Task prompt -
Write the lines below out exactly, dropping each picture.

[Saved entries]
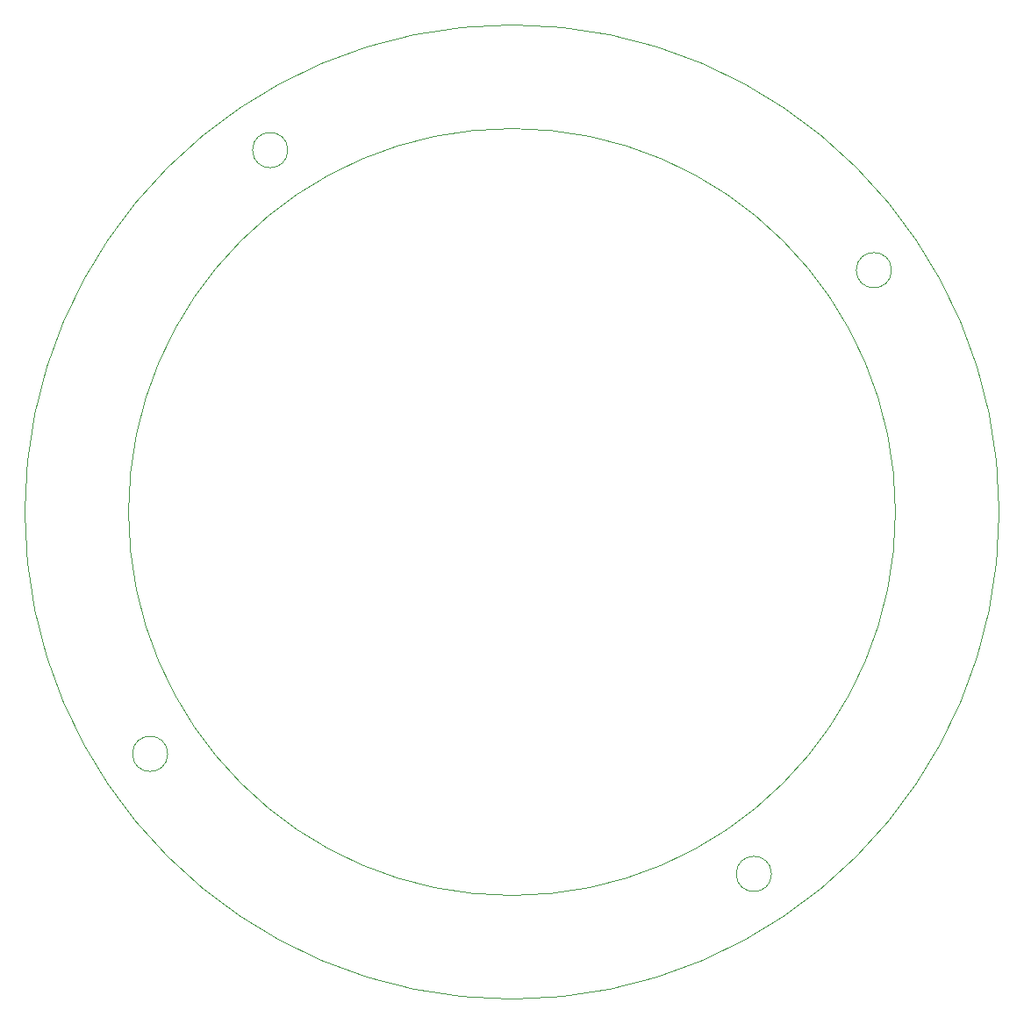
<source format=gbr>
%TF.GenerationSoftware,KiCad,Pcbnew,7.0.1*%
%TF.CreationDate,2024-02-10T23:33:58+09:00*%
%TF.ProjectId,LED_lighting_large,4c45445f-6c69-4676-9874-696e675f6c61,rev?*%
%TF.SameCoordinates,Original*%
%TF.FileFunction,Profile,NP*%
%FSLAX46Y46*%
G04 Gerber Fmt 4.6, Leading zero omitted, Abs format (unit mm)*
G04 Created by KiCad (PCBNEW 7.0.1) date 2024-02-10 23:33:58*
%MOMM*%
%LPD*%
G01*
G04 APERTURE LIST*
%TA.AperFunction,Profile*%
%ADD10C,0.100000*%
%TD*%
G04 APERTURE END LIST*
D10*
X-33221724Y-23333950D02*
G75*
G03*
X-33221724Y-23333950I-1700000J0D01*
G01*
X47000000Y0D02*
G75*
G03*
X47000000Y0I-47000000J0D01*
G01*
X36621724Y23333950D02*
G75*
G03*
X36621724Y23333950I-1700000J0D01*
G01*
X-21633950Y34921724D02*
G75*
G03*
X-21633950Y34921724I-1700000J0D01*
G01*
X25033950Y-34921724D02*
G75*
G03*
X25033950Y-34921724I-1700000J0D01*
G01*
X37000000Y0D02*
G75*
G03*
X37000000Y0I-37000000J0D01*
G01*
M02*

</source>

Solution to the problem -
<source format=gbr>
%TF.GenerationSoftware,KiCad,Pcbnew,7.0.1*%
%TF.CreationDate,2024-02-10T23:33:58+09:00*%
%TF.ProjectId,LED_lighting_large,4c45445f-6c69-4676-9874-696e675f6c61,rev?*%
%TF.SameCoordinates,Original*%
%TF.FileFunction,Profile,NP*%
%FSLAX46Y46*%
G04 Gerber Fmt 4.6, Leading zero omitted, Abs format (unit mm)*
G04 Created by KiCad (PCBNEW 7.0.1) date 2024-02-10 23:33:58*
%MOMM*%
%LPD*%
G01*
G04 APERTURE LIST*
%TA.AperFunction,Profile*%
%ADD10C,0.100000*%
%TD*%
G04 APERTURE END LIST*
D10*
X-33221724Y-23333950D02*
G75*
G03*
X-33221724Y-23333950I-1700000J0D01*
G01*
X47000000Y0D02*
G75*
G03*
X47000000Y0I-47000000J0D01*
G01*
X36621724Y23333950D02*
G75*
G03*
X36621724Y23333950I-1700000J0D01*
G01*
X-21633950Y34921724D02*
G75*
G03*
X-21633950Y34921724I-1700000J0D01*
G01*
X25033950Y-34921724D02*
G75*
G03*
X25033950Y-34921724I-1700000J0D01*
G01*
X37000000Y0D02*
G75*
G03*
X37000000Y0I-37000000J0D01*
G01*
M02*

</source>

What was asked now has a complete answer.